_What to produce_. Translate this sentence from the article on school privatization into Spanish: "But the transition to for-profit education has been too slow for some advocates who have some new and rather drastic ideas on how to pick up the pace, according to information obtained by the Center for Media and Democracy/PRWatch."

=== Provided passage ===

Wednesday, September 30, 2015

Exclusive: Bankruptcy Is a “Huge Opportunity” to Privatize Schools Says EdBuild | PR Watch

Exclusive: Bankruptcy Is a “Huge Opportunity” to Privatize Schools Says EdBuild | PR Watch:

Exclusive: Bankruptcy Is a “Huge Opportunity” to Privatize Schools Says EdBuild

The school privatization movement has long sought to consign public schools and locally elected school boards to the dust heap of history to usher in a brave new world of “free market” schools instead of free and universal public education.
One big reason for this obsession?
There’s at least half a trillion dollars a year up for grabs for corporations that want to line their coffers with taxpayer money. K-12 education, Rupert Murdoch explained in a press release a few years ago, is a “$500 billion sector in the U.S. alone that is waiting to be transformed.”
But the transition to for-profit education has been too slow for some advocates who have some new and rather drastic ideas on how to pick up the pace, according to information obtained by the Center for Media and Democracy/PRWatch.

"Bankruptcy Might Be the Thing that Leads to the Next Education Revolution"

In a year which marks the 10th anniversary of Hurricane Katrina, school “reform” advocates gathered in New Orleans under the aegis of billionaire Betsy DeVos’s American Federation for Children (AFC).

=== Data shown ===

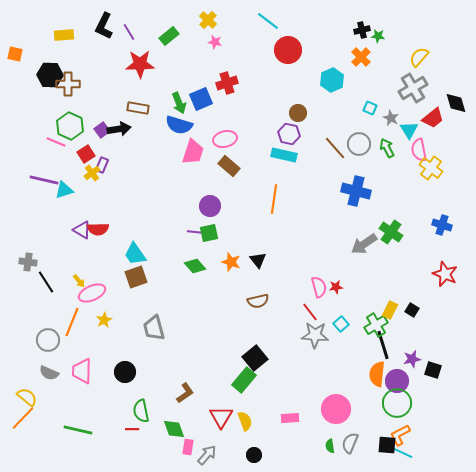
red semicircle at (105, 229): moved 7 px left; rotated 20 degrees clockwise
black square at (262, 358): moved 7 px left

===
=== Data shown ===

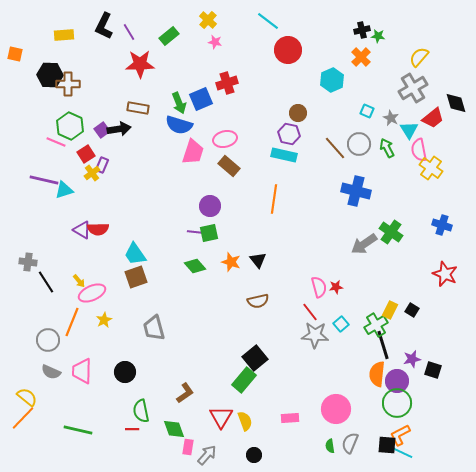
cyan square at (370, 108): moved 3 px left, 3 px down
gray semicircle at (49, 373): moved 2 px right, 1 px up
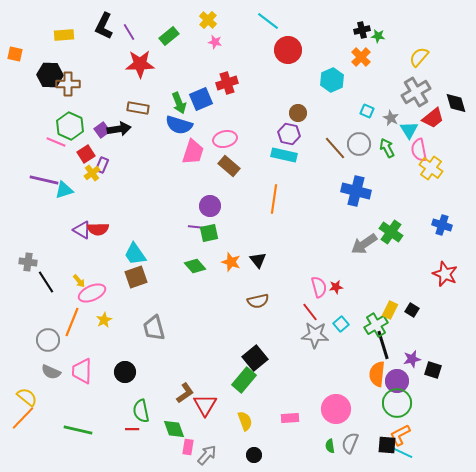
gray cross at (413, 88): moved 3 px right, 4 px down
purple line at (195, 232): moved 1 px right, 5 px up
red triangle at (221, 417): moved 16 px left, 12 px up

===
=== Data shown ===

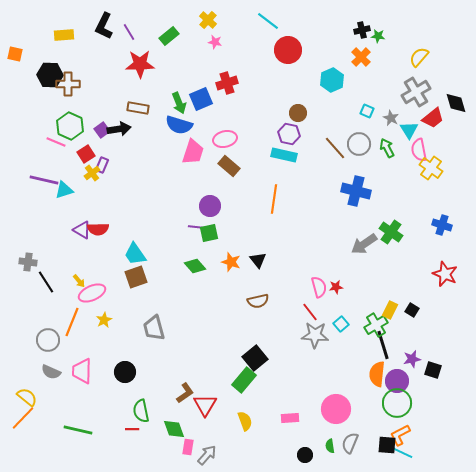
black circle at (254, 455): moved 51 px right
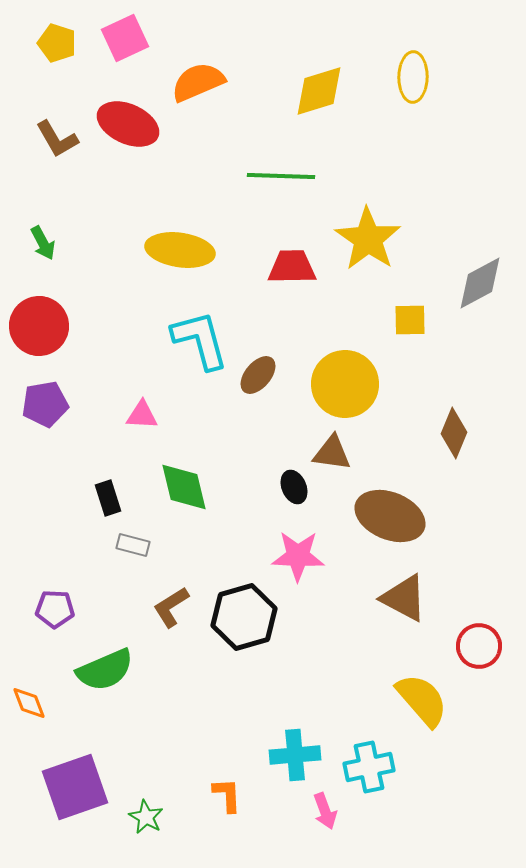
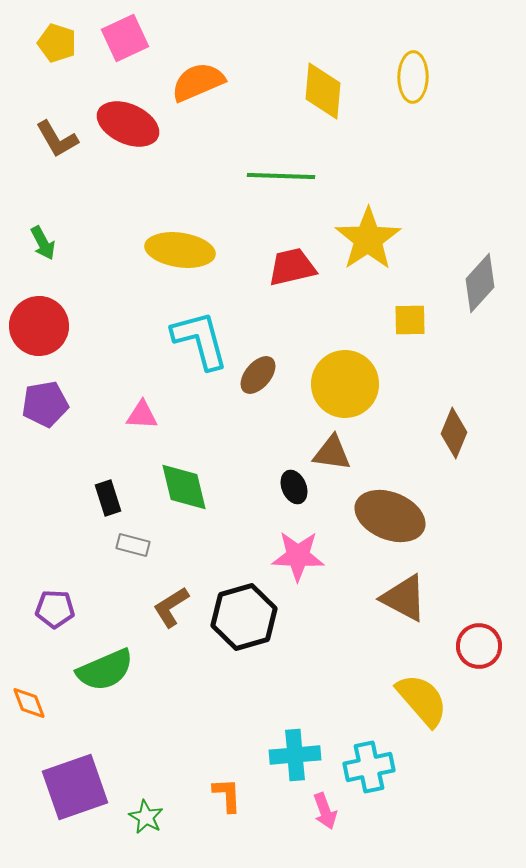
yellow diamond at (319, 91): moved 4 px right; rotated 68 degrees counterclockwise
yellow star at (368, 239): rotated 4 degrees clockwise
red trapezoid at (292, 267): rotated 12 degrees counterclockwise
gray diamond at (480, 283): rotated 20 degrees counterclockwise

===

_Response to the exercise_. Pero la transición hacia la educación con fines de lucro ha sido demasiado lenta para algunos defensores que tienen ideas nuevas y bastante drásticas sobre cómo acelerar el ritmo, según información obtenida por el Center for Media and Democracy/PRWatch.